Siete mil kilómetros de jaques

AROUSA

Hacía treinta años que Luis, padre, no jugaba al ajedrez, hasta que Luis, hijo, le pidió un día que le enseñara. Lo hizo y poco después ambos acabaron en el Fontecarmoa

22 mar 2009 . Actualizado a las 02:00 h.

Con solo doce años, Luis Segura, hijo, es capaz de pasarse cuatro horas delante de un tablero de ajedrez para ganar a cualquiera que se le ponga por delante. Esa paciencia, inusual a tan tierna edad, es una de las características de su juego que más asombran a su padre. Luis, el progenitor, no se podía imaginar hace cuatro años, cuando se presentó en Vilagarcía para anotar a su hijo en el Xadrez Fontecarmoa, que el año pasado se iba a hacer más de siete mil kilómetros en coche para acudir con el chaval a los distintos torneos, entre ellos todo un campeonato de Europa. Pero así fue. Y el cuentakilómetros todavía no ha comenzado a funcionar con Jorge, el más pequeño, pero cuando lo haga todo parece indicar que el camino será parecido al recorrido por el hermano.

Todo empezó en la biblioteca del colegio Abrente. Allí estudia Luis y allí fue donde vio a unos chicos, mayores que él, jugar al ajedrez. Llegó a casa y le pidió a su padre que le enseñara. Luis padre había hecho sus pinitos en el Mercantil de Pontevedra también de chaval y guardaba un tablero con las fichas en casa así que le enseñó los movimientos básicos «el jaque pastor y poco más», afirma. Esas pequeñas nociones y el talento natural bastaron al chaval para plantarse en la biblioteca y comenzar a ganar a los rapaces que por allí nadaban. Y para llegar a la final en un torneo que se celebró en el colegio.

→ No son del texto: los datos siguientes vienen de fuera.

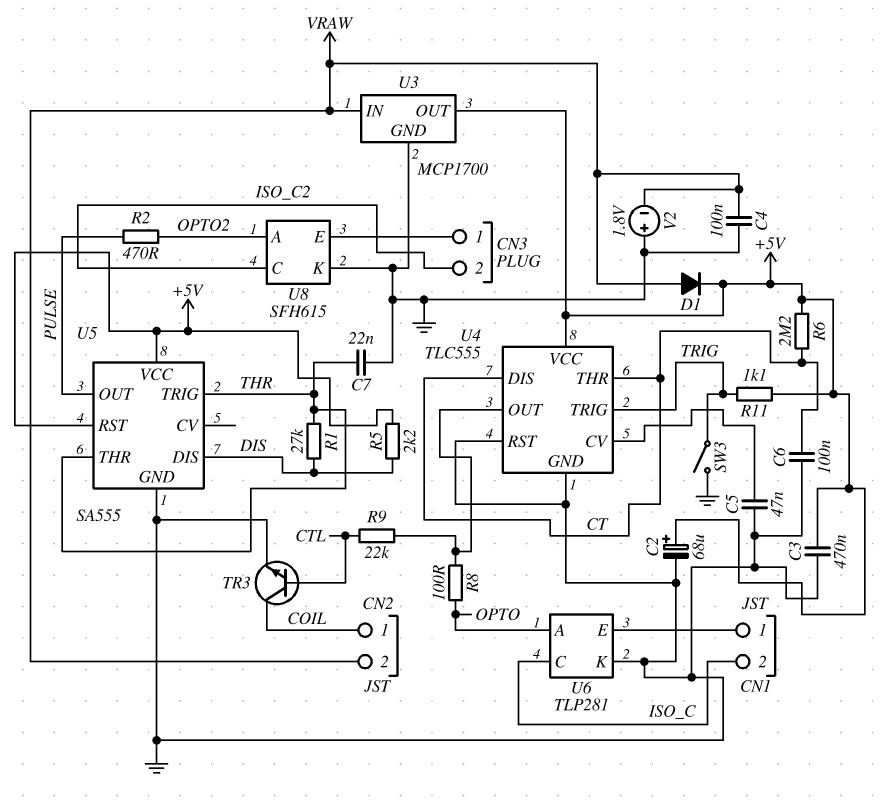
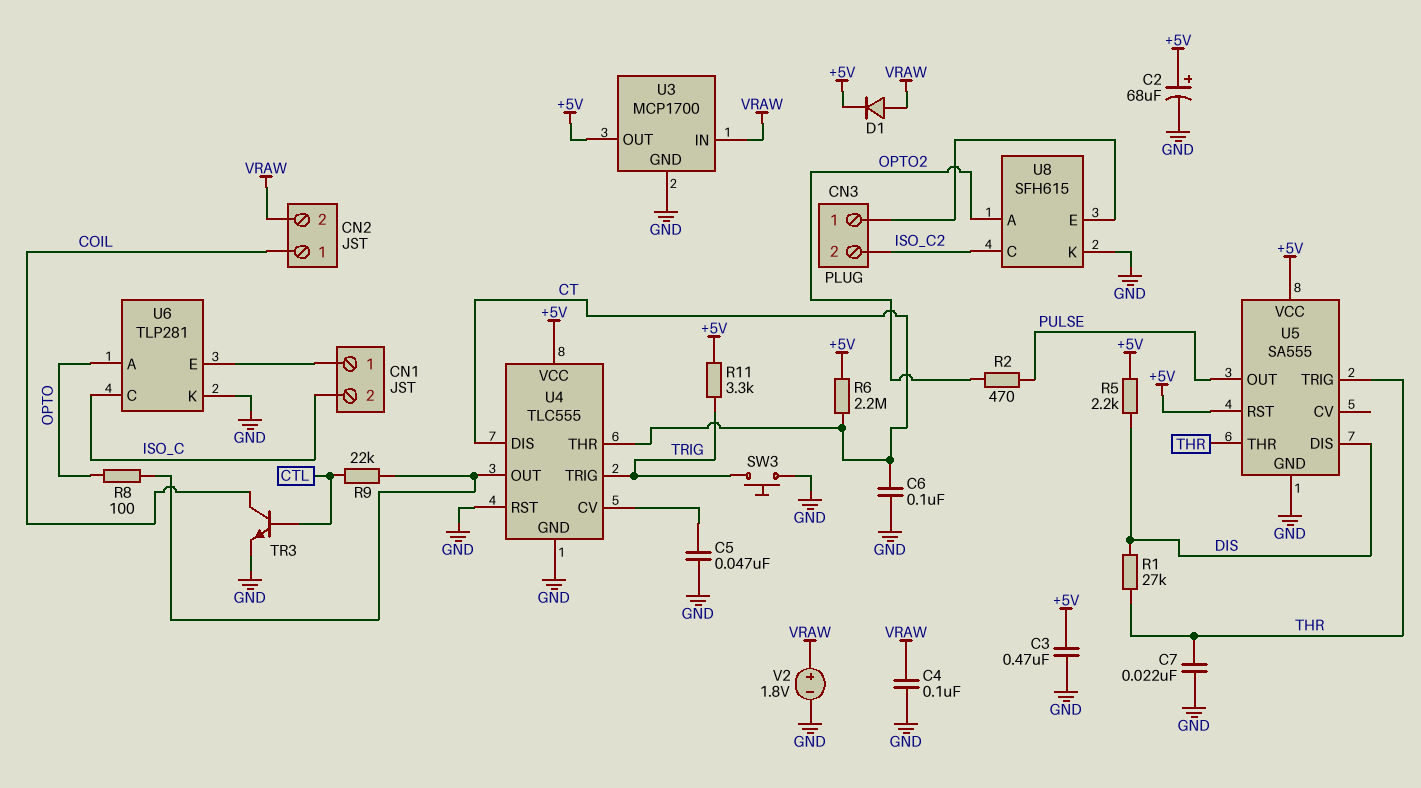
R11: 1.1k (+5V, TRIG) -> 3.3k (+5V, TRIG)
SW3: switch (GND, TRIG) -> button (GND, TRIG)
V2: 1.8V (plus GND, minus VRAW) -> 1.8V (plus VRAW, minus GND)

Luis, hijo, apuntaba maneras así que el padre comenzó a buscar un club para que el niño siguiera progresando. Y le hablaron del Fontecarmoa. Se presentó en Vilagarcía y habló con Roberto Vidal y con Ángel Vilas, que le abrieron las puertas sin problema. Pero había un inconveniente: las clases de iniciación eran los martes y miércoles en un horario en el que Luis no podía estar. Solo pedía venir los sábados, a las de perfeccionamiento. «Me dijeron que los sábados le iban a sacudir mucho, pero yo insistí y lo que más le llamó la atención al principio era la calma que tenía para jugar», recuerda. Al tercer sábado ya le hizo tablas a Lucas Abal, uno de los mejores jugadores de Galicia, y claro, ahí ya comenzó a llamar la atención de todos en el club. Y a ganar trofeos, tantos que las vitrinas están llenas

El ajedrez está en la vida de los Segura, pero no la absorbe. «Saben que tienen que hacer más cosas que jugar al ajedrez, tienen que estudiar y que jugar», apunta el padre. «Le dedica la hora y media de los viernes, la partida de los sábados y poco más. Algún momento perdido que aprovecha para mirar algo por Internet, pero si estamos en casa juega a cualquier cosa antes que al ajedrez», explica.

Mientras conversamos con el progenitor, los dos niños están jugando al ajedrez en la mesa de al lado. «Son distintos -explica el padre- Jorge es más impulsivo jugando, acaba más rápido». Jorge todavía no gana al padre, pero Luis está ya a otro nivel. «Si jugáramos diez partidos igual conseguiría hacerle tablas en una», reconoce.

¿Y cómo llevan los rivales que un chaval al que apenas se le ve por encima de la mesa les gane? «Pues hay de todo. Te encuentras muy buenas personas y otros que tienen muy mal perder. Hubo más de uno que se marchó sin darle la mano».